[Opening Task inputs section]
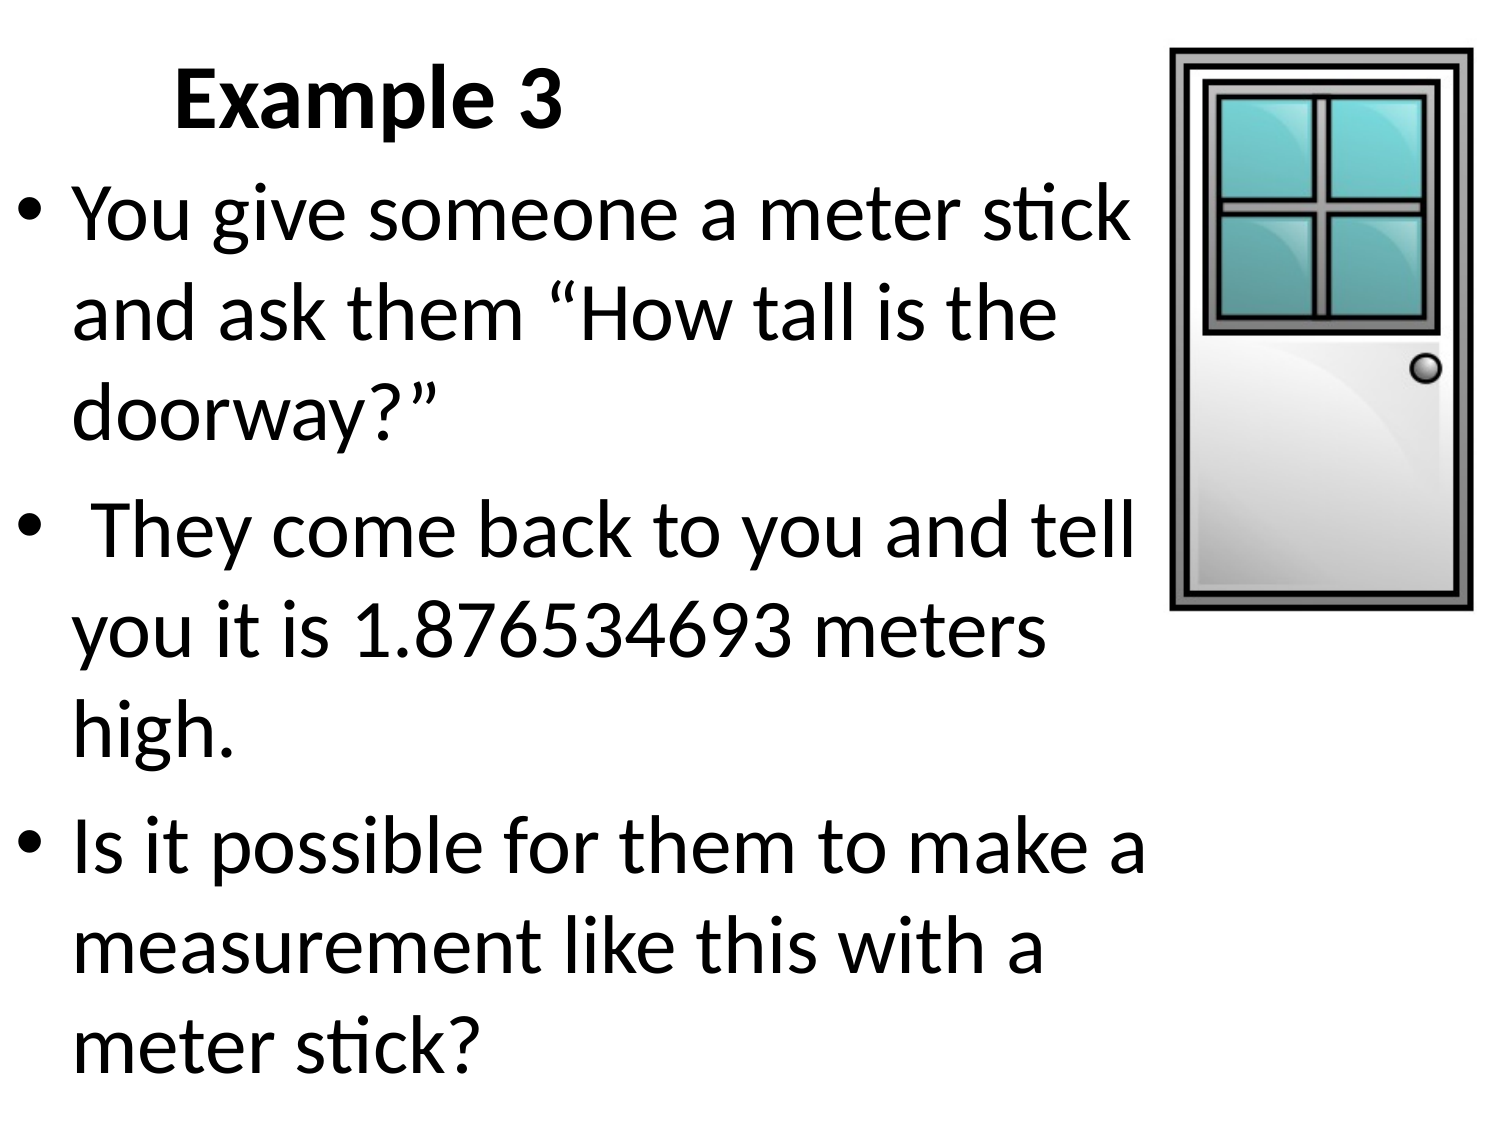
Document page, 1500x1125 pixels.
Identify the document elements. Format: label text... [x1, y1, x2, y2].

list You give someone a meter stick and ask them “How tall is the doorway?” They come back to you and tell you it is 1.876534693 meters high. Is it possible for them to make a measurement like this with a meter stick? [0, 149, 1211, 1038]
title Example 3 [75, 1, 663, 149]
picture [1162, 37, 1477, 616]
[Closing Task inputs section]
_Work instructions:_ What is needed is a word-for-word restatement of every line from the one with "Identify the document" to the end of the entries above.

_Your solution:_
Identify the document elements. Format: label text... [x1, y1, x2, y2].

list You give someone a meter stick and ask them “How tall is the doorway?” They come back to you and tell you it is 1.876534693 meters high. Is it possible for them to make a measurement like this with a meter stick? [0, 149, 1211, 1038]
title Example 3 [75, 1, 663, 149]
picture [1162, 37, 1477, 616]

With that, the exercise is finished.